Edinburgh Research Archive

Blind reverberation cancellation techniques

Abstract

Reverberation, a component of any sound generated in a natural environment, can degrade speech intelligibility or more generally the quality of a signal produced within a room. In a typical setup for teleconferencing, for instance, where the microphones receive both the speech and the reverberation of the surrounding space, it is of interest to have the latter removed from the signal that will be broadcast. A similar need arises for automatic speech recognition systems, where the reverberation decreases the recognition rate. More ambitious applications have addressed the improvement of the acoustics of theatres or even the creation of virtual acoustic environments. In all these cases dereverberation is critical. The process of recovering the source signal by removing the unwanted reverberation is called dereverberation.

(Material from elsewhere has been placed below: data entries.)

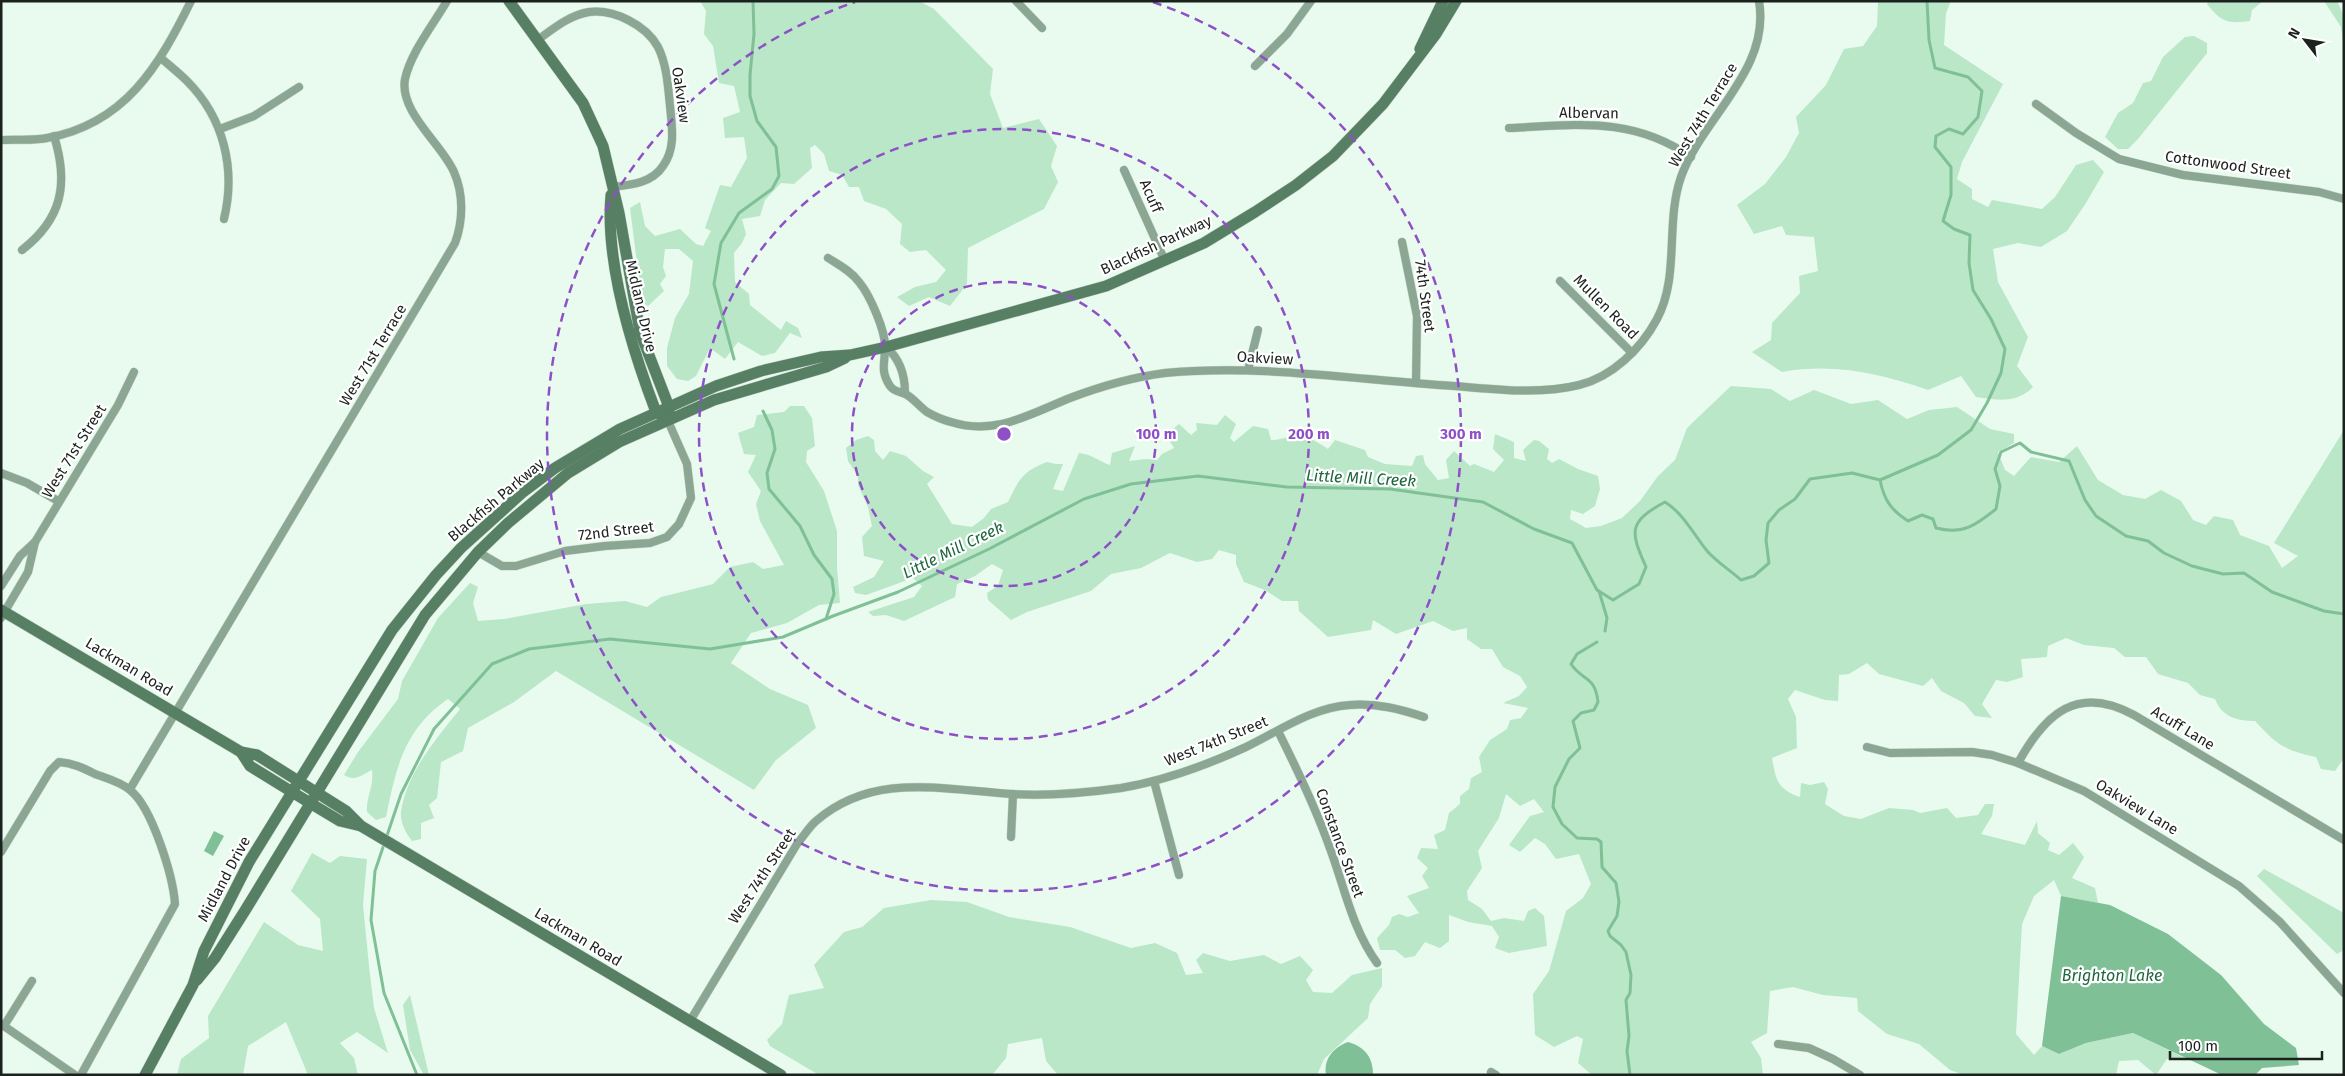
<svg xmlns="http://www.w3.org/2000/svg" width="2345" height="1076" viewBox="0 0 2345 1076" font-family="'Fira Sans',sans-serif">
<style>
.green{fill:#b9e7c8}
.water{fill:#80c096}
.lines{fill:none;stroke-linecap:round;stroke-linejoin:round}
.stream{stroke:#80c096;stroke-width:3}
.street-casing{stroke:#c8d8cd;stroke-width:9}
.secondary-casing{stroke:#c8d8cd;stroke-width:12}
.street{stroke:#8ba693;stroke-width:8}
.secondary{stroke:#577f64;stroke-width:11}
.ring{fill:none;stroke:#8e50c6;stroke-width:2.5;stroke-dasharray:9 6}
.labels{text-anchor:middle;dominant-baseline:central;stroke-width:4.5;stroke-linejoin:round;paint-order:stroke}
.street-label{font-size:15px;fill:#1b221d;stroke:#fff}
.water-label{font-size:16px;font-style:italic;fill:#1e663e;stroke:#fff}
.centre{fill:#8e50c6;stroke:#fff;stroke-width:2.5}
.ring-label{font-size:15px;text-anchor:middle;font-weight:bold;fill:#8e50c6;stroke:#fff;stroke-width:4.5;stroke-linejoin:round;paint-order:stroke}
</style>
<rect width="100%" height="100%" fill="#e9fbef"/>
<!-- green -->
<g class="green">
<path d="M700,1H919L934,9L993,69L990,94L1003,128L1039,119L1057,146L1051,166L1058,182L1044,209L968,248L967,284L950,306L929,297L909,306L897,297L915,287L936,282L946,270L926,250L910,252L900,244L902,224L886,209L864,201L859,187H849L842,175L829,171L824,154L815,145L810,148L812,168L794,184L781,183L765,200L760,216L742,219L746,234L742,243L734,253L735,282L749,294L750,305L781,330L786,321L798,328L802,338L790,333L775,353L762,356L738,342L725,359L710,348L696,376L688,381L677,379L667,366V348L675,318L689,294L693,261L679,249H665L663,267L666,276L660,284L664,291L648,306L642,302L630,208L640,202L645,226L655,236L680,229L696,244L703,246L711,231L705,228L720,185L731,187L747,158L744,137L725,138L723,118L740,112L734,86L719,83L713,46L704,34L706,11Z"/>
<path d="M1878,1H1951L1946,13L1944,45L2003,84L1962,162L1957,179L1972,189V199L1988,207L1992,200L2042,209L2055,197L2076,165L2093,160L2104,172L2086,203L2067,231L2041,247L2018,243L1993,249L1998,282L2028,337L2017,366L2033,387C2016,404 1998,400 1976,397L1961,376L1928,390C1878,373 1834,363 1782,372L1752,352L1771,340L1772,323L1800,293L1799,276L1818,271L1814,237L1786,235L1782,226L1754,234L1737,205L1765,184L1786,157L1799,133L1796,117L1826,85L1844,49L1863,46L1877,26Z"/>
<path d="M2208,1H2263L2252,10L2250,21C2227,24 2221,22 2207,4Z"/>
<path d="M2324,1H2337L2344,16V49L2341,27Z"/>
<path d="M2194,36L2207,43V53L2138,139L2128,149H2118L2105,137L2118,113L2133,103L2143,83L2151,81L2163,57L2185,37Z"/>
<path d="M1731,386L1771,389L1790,401L1814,390L1851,404L1878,400L1907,419L1929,410L1957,407L1990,429L2014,434V443L1998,452L2005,470L2014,476L2031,457L2059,462L2077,446L2098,480L2123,495L2145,499L2161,490L2181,501L2193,520L2206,525L2214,516L2233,520L2240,535L2269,546L2282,568L2298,556L2274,543L2344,430V758L2335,771L2321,769L2316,757C2284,750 2277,745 2255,721C2237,721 2222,717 2215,699L2200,695L2188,683L2158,674L2146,657H2125L2114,648L2084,645L2066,638L2048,646L2047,657L2021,659L2023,677L2007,682L1996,680L1982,704L1992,718L1975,716L1964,703L1941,691L1932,678L1923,686L1879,674L1867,663L1849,674L1839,675L1838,701L1825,700L1795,690L1788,699L1796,717L1797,748L1772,758C1776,780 1777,789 1800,797L1801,783L1810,785L1824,782L1828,789L1825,804L1844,816L1861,819L1889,808L1913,810L1920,813L1947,808L1956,818L1978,815L1985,804H1994L1992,816L1981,834L2025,845L2037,821L2038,833L2050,843L2048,850L2059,855L2073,843L2084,857L2072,878L2095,888L2098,903L2061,896L2054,880L2034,896L2022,924L2016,1034L2034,1055L2042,1046L2059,1054L2086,1043L2133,1033L2187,1059H2167L2156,1075L2138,1060L2119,1061L2116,1075H1964L1950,1070L1919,1044L1887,1034L1858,1011L1857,998L1823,995L1793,987L1770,991L1767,1033L1751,1042L1761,1058L1763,1075H1592L1578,1063L1583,1039L1577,1036L1554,1047L1535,1035L1533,994L1549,971L1566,911L1583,898L1591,884L1579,854L1556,859L1545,844L1535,838L1520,852L1509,845L1530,816L1544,812L1534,799L1520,806L1506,794L1499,818L1478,851L1482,868L1467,891L1468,900L1482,909L1491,921L1504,918L1524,921L1528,911L1535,908L1544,916L1547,946L1509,953L1495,948L1499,937L1492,926L1468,922L1449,915V941L1440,948L1425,942L1415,956L1405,958L1395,950H1380L1377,938L1389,925L1392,917L1399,914L1408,917L1419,913L1407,896L1429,888L1422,876L1428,868L1417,858L1421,848L1438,849L1434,835L1445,830L1449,813L1460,804V796L1469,789L1471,778L1482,772L1479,757L1490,740L1507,729L1510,720L1521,718L1528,708L1503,703L1519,696L1527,687L1520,676L1503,667L1492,649H1481L1467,639V628L1453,631L1433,621L1396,634L1373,620L1371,630L1328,637L1299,611L1298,601H1282L1265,590L1244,582L1236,564V555L1219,550L1212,559L1197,562L1170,553L1141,568L1111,574L1091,591L1027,612L1011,620L988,600L987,593L998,586L1003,570L992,564L975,576L957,584L955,597L904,621L886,615L873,616L868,612L914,597L922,586L913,578L866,595L855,593L853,587L874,577L884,561L864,556L862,537L872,526L868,507L858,485V476L848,461L846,448L856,440L868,436L874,440L875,451L883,460L890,451L906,456L923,471L934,477L927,484L952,524L972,527L984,518L991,509L1008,502C1019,479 1023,471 1047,462L1056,464H1063L1053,489L1063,491L1079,453C1092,454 1098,461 1110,465L1112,453L1135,446L1129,461L1146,459L1157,460L1162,454L1174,448L1166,435L1179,424L1191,435L1197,430L1196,423L1217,425L1225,415L1236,424L1230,438L1234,442L1253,426L1268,429L1271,440C1279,440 1284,438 1291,436C1304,433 1318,442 1328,449L1335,440L1365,450L1368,457L1385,464L1412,466L1416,456L1423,455L1425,464L1438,480L1449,478L1446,460L1454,451L1470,466L1474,464L1494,472L1504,460L1493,449L1495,434L1514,442V458L1526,461L1523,450L1534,440L1539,441L1549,449L1547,459L1552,463L1559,459L1578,469L1598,476L1600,489L1595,506L1583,514L1571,510L1570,519L1586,528L1601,526L1622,518L1640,501L1658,476L1675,460L1687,428Z"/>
<path d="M790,406H804L812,418L815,446L807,451L806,462L824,491L837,531V568L840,603L819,605L787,623L751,633L731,663L770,689L808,705L816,728L776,760L754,790L556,671L514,702L468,728L463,751L441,762L437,798L429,805L434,818L421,823V839L412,841C406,833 400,823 401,812C407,772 436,739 460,709L448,699C404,729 396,768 386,817L376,820L367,812C366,796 374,788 372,770C362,775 355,782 344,775L358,752L398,699L402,681L438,618L470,583L478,587L473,603L478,621L504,619L586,604L625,601L647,607L661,597L713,584L730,567L753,562L763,569L784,565L760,521L756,504L761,491L748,472L756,455L744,454L738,433L754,427L757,415L784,412Z"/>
<path d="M312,853L330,863L340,856L367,859L363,905L369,966L374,1008L388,1053L357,1032L340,1043L354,1058L358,1075H308L286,1022L248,1046L243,1075H177L181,1059L209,1038L208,1016L264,922L298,945L323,951L320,919L291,891Z"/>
<path d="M2264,869L2344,913V950L2337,954L2257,876Z"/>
<path d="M931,900L967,902L1009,917L1070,927L1131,948L1155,943L1177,953L1186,975L1203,973L1196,960L1203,953L1230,961L1264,955L1281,964L1300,956L1313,970L1306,980L1313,992L1332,993L1352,975L1382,968V986L1370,1004L1368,1018L1324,1059L1317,1075H1058L1046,1061L1042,1038L1008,1044L1006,1058L992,1075H819L770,1046L767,1040L782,1024L789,995L824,988L814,965L844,932L862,927L884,908Z"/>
<path d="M410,995L429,1075H424L410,1050L403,1005Z"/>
</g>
<!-- water -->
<g class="water">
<path d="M214,831L224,836L213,856L204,851Z"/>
<path d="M2061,896L2110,905L2168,934L2221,975L2264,1024L2296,1048L2299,1065L2262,1068L2255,1075H2222L2133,1033L2086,1043L2059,1054L2042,1046Z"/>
<path d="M1348,1042C1365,1047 1373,1057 1373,1075H1326C1323,1059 1334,1047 1348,1042Z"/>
</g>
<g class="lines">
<!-- stream -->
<g class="stream">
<path d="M734,359L714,284L721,243L739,213L772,189L779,176L776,147L757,121L750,96V75L754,34L753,1"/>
<path d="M763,411L772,430L775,449L767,473L769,489L800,526L814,555L832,579L834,594L826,619"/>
<path d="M1880,480L1938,455L1971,430L1987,403L2001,373L2005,349L1991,319L1973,290L1969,263L1970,235L1954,229L1943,221L1951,195V167L1935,147L1936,136L1949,129L1963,134L1978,117L1982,91L1968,77L1935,68L1929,40L1927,1"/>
<path d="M1599,591L1607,618L1605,631"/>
<path d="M1597,642L1577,654L1571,664C1582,681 1595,675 1598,702L1594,710L1581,713L1573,721L1580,748L1569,759L1555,787L1553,807L1562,824L1577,838L1597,839L1601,842L1602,867L1616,883L1619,902L1617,916L1608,931L1610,936L1621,945L1626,952L1631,975L1630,993L1626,1000L1629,1036L1627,1051L1630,1075"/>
<path d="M417,1075L384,993L371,920L375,871L401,794L434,729L492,664L529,649L610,639L710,649L783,637L833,616L898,592L989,549L1084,499L1131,484L1198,476L1287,487L1390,489L1483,502L1534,529L1572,543L1597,590L1613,600L1639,584L1646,567C1630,531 1628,522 1665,502C1684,514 1694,535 1708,552C1717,562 1731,571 1741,580L1754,576L1769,563L1766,540L1768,523L1779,510L1795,499L1810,479L1852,473L1880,480C1884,500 1891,510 1908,521L1922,515L1933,519L1936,528C1963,535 1976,525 1996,509L2000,486L1995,469L2001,452L2020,443L2031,452L2069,461L2085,500L2096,516L2126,536L2148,541L2164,553L2192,566L2223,574L2244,573L2272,592L2324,611L2344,614"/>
</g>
<defs>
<g id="street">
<path d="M1016,1L1042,28"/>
<path d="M539,39C554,28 570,15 589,12C614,9 646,25 658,47C667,65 668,87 670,106C672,127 676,148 663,166C652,183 631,185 612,187"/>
<path d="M161,58C170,66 179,73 187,81C224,118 236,169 224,219"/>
<path d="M1255,66L1287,34L1311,1"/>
<path d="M2036,104L2076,133L2119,159L2183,175L2319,192L2344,199"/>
<path d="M1509,128C1577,125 1632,116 1691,157"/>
<path d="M220,129L254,116L299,87"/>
<path d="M1,140C16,139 33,141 47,138C125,124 159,66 191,1"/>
<path d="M1124,170L1165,261"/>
<path d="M1402,242L1417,316L1416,383"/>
<path d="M22,250C62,219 69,184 54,136"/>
<path d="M828,258C839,265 851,271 859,282C870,295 886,332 885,348C885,363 880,371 890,386C895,393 901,391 907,395C914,399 920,407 927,412C934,416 943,420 951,422C995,436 1030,414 1070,398C1099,387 1134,377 1165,373C1261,364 1358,380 1454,386C1494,389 1539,395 1579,385C1612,377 1641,349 1657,319C1680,276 1665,223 1681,177C1702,118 1771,70 1759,1"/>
<path d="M1560,281L1632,353"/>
<path d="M886,347C900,359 905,374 905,393"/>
<path d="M1248,370L1258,330"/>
<path d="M1,473L27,483L58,501"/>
<path d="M478,552L502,566H516L565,551L605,546L650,543L667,537L679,524L691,498L687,464L668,421"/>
<path d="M1,586L20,556L35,542"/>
<path d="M1,618L28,572L35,542L118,405L134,372"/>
<path d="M1278,731C1296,767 1314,804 1328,843C1344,884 1351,927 1377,963"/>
<path d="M1867,747L1890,753L1972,752L1992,755L2018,763L2084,791L2239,886L2280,922L2344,993"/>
<path d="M2018,763C2045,714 2077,684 2134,715L2344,840"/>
<path d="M1154,781L1179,875"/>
<path d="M130,789L455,243C463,221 464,195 454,172C442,144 399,112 405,79C411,52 433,25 447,1"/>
<path d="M1011,837L1013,794"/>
<path d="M1,852L50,771L59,762C73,763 83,768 95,774C106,778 121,782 130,790C152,807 173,876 175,904L81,1075"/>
<path d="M690,1021L797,844C803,837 809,827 816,821C874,771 943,790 1012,794C1047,796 1085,793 1121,788C1163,781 1207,765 1246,747C1279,731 1313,707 1350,705C1377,703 1400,709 1424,717"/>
<path d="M1,1024L75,1075"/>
<path d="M4,1026L32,981"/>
<path d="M1778,1044L1809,1048L1833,1059L1860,1075"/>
<path d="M1491,1072L1496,1075"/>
</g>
<g id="secondary">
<path d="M509,1L583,103L603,146L619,213L640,332L669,407V414"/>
<path d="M1420,49L1443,1"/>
<path d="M611,195C605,263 632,349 656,412L661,415"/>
<path d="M1,610L241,752L257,755L346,811L361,826L781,1075"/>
<path d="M241,752L250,766L310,803L340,821L361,826"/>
<path d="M197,980L215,958L246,909L425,615L478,552L508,523L568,473L619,442L714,400L826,367L845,358"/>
<path d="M145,1075L193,985L204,951L249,862L392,630L436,575L461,548L523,492L555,468L620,429L716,386L761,371L821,357L850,355L886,347L1106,286L1204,243L1255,212L1296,185L1333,156L1383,104L1436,34L1456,1"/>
</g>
</defs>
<!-- street casing -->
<use href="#street" class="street-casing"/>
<!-- secondary casing -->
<use href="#secondary" class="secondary-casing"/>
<!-- street -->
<use href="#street" class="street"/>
<!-- secondary -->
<use href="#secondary" class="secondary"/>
</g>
<!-- distance rings -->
<g class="ring">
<circle cx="1004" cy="434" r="152"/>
<circle cx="1004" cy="434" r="305"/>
<path d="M1153 2A457 457 0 1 1 855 2"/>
</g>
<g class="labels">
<!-- street labels -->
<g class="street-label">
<text transform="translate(681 95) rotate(82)">Oakview</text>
<text transform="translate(1589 113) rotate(1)">Albervan</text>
<text transform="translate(1703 115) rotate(-59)">West 74th Terrace</text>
<text transform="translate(2228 165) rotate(8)">Cottonwood Street</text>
<text transform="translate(1151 196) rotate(66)">Acuff</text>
<text transform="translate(1156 245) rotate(-25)">Blackfish Parkway</text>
<text transform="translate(1425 296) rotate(82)">74th Street</text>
<text transform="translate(641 306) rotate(77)">Midland Drive</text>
<text transform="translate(1606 307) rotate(45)">Mullen Road</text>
<text transform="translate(373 355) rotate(-59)">West 71st Terrace</text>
<text transform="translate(1265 358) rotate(3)">Oakview</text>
<text transform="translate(74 451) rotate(-58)">West 71st Street</text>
<text transform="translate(496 500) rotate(-40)">Blackfish Parkway</text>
<text transform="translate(616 531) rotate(-7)">72nd Street</text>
<text transform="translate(129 667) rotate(31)">Lackman Road</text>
<text transform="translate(2183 728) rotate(31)">Acuff Lane</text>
<text transform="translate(1216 741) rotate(-22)">West 74th Street</text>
<text transform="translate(2137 807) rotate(31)">Oakview Lane</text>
<text transform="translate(1340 843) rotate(70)">Constance Street</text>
<text transform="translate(762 876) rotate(-57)">West 74th Street</text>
<text transform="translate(224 879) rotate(-62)">Midland Drive</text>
<text transform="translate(578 937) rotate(31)">Lackman Road</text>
</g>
<!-- water labels -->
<g class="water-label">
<text transform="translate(1361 478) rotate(3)">Little Mill Creek</text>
<text transform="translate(953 550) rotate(-26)">Little Mill Creek</text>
<text x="2112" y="975">Brighton Lake</text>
</g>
</g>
<circle cx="1004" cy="434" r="8" class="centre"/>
<g class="ring-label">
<text x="1156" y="439">100 m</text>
<text x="1309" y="439">200 m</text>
<text x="1461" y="439">300 m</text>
</g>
<!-- border -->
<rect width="2345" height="1076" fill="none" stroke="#1b221d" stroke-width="5"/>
<!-- north arrow -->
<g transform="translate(2305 40) rotate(301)" stroke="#ffffff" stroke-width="4" paint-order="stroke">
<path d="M0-4L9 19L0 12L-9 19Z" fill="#1b221d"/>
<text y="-8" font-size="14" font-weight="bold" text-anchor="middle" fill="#1b221d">N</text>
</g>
<!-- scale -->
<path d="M2170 1051v8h152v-8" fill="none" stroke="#1b221d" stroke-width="2.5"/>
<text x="2178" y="1051" font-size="15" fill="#1b221d" stroke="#ffffff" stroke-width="4" paint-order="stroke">100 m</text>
</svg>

Usually only a reverberated instance of the signal is available. As a consequence only a blind approach, that is a more difficult task, is possible. In more precise terms, unsupervised or blind audio de-reverberation is the problem of removing reverberation from an audio signal without having explicit data regarding the system and the input signal. Different approaches have been proposed for blind dereverberation. A possible discrimination into two classes can be accomplished by considering whether or not the inverse acoustic system needs to be estimated. The aim of this work is to investigate the problem of blind speech dereverberation, and in particular of the methods based on the explicit estimate of the inverse acoustic system, known as “reverberation cancellation techniques”. The following novel contributions are proposed: the formulation of single and multichannel dereverberation algorithms based on a maximum likelihood (ML) approach and on the natural gradient (NG); a new dereverberation structure that improves the speech and reverberation model decoupling. Experimental results are provided to confirm the capability of these algorithms to successfully dereverberate speech signals.